Вскоре было получено известие от Лиды: она-таки отнесла Санины военные рассказы — но не Федину (уехавшему в Ленинград), а Лаврёневу, прибывшему в Москву. Тот сразу вспомнил фамилию юноши из Ростова, письмо 1938 года и рассказы 1941-го («Заграничная командировка», «Речные стрелочники», «Николаевские»). «Рассказы А. И. Солженицына “В городе М.” и “Лейтенант”, — напишет рецензент полгода спустя (и Лида перескажет Сане содержание отзыва), — значительно отличаются от первых литературных опытов автора, которые мне пришлось читать незадолго до войны. Несомненно, что Солженицын прошёл за это время большой путь, созрел, и сейчас можно уже говорить не о зачатках умения литературно оформлять свои мысли и наблюдения, а о литературных произведениях. Из двух этих рассказов “Лейтенант”, конечно, лучше. Он собраннее, строже по работе над языком, в нём есть и развитие темы, и человеческие характеры. На мой взгляд, он заслуживает быть напечатанным, но редакция “Знамени” почему-то воздержалась от напечатания, не дав вразумительного ответа».

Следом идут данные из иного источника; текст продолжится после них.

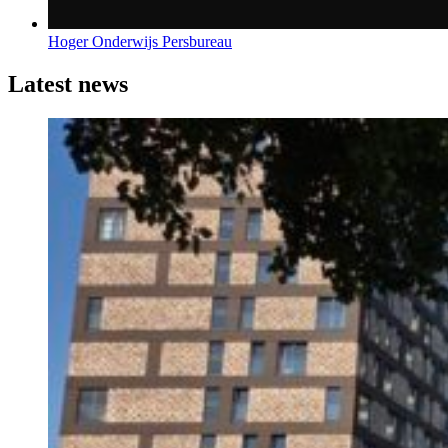
Hoger Onderwijs Persbureau
Latest news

«Он говорит, — писала Лида о Лаврёневе, — что относил рассказы в “Знамя” по собственной инициативе, но их не приняли из-за “мест, неудобных к печатанию”». «“В городе М.”, — продолжал Лавренёв, — значительно слабее. Этот рассказ сбивается на очерк, вяловат и расхлябан. Во всяком случае, автору следует продолжать работу над литературой, а не бросать её. Зрелость в литературе не всегда приходит мгновенно. Способность Солженицына к литературному труду не вызывает у меня сомнений, и мне думается, что в спокойной обстановке, после войны, отдавшись целиком делу, которое он, очевидно, любит, автор сможет достигнуть успехов».
Сдержанный отзыв скорее озадачил, чем обрадовал: «Да послужит он большим стимулом к работе, стимулом к беспощадной требовательности и уничтожающей самокритике».
Но подошло время отпуска — давно обещанного, первого за войну. В конце марта Солженицын выехал из части (сумашедше тяжело добирался до Жлобина, потом до Гомеля, затем поездом до Москвы), с обязательством вернуться в часть через две недели, как того требовали обстоятельства [28]. Он знал, что Кирилл и Лида — в подмосковной Барвихе. «Я пришёл пешком из Одинцова к недоступному замку Барвихи — и вахта приняла меня, а там выбежали вы с Лидкой и повели зачуханного старшего лейтенанта ни много ни мало в тот трёхкомнатный номер, который передо мною занимал мой командующий фронтом маршал Рокоссовский. За обедом, с непривычки, я еле сдерживался, чтобы каждое второе слово не вставлять матерное, как мы привыкли на фронте. А потом с тобой (Кириллом – Л. С.) — 24 часа непрерывных разговоров, и взаимного согласия во всём. И уже тупой Усач давно-давно ни для кого из нас не был лицом уважаемым. И кипение общих послевоенных литературных планов. Это тоже был день — из вершин нашей дружбы».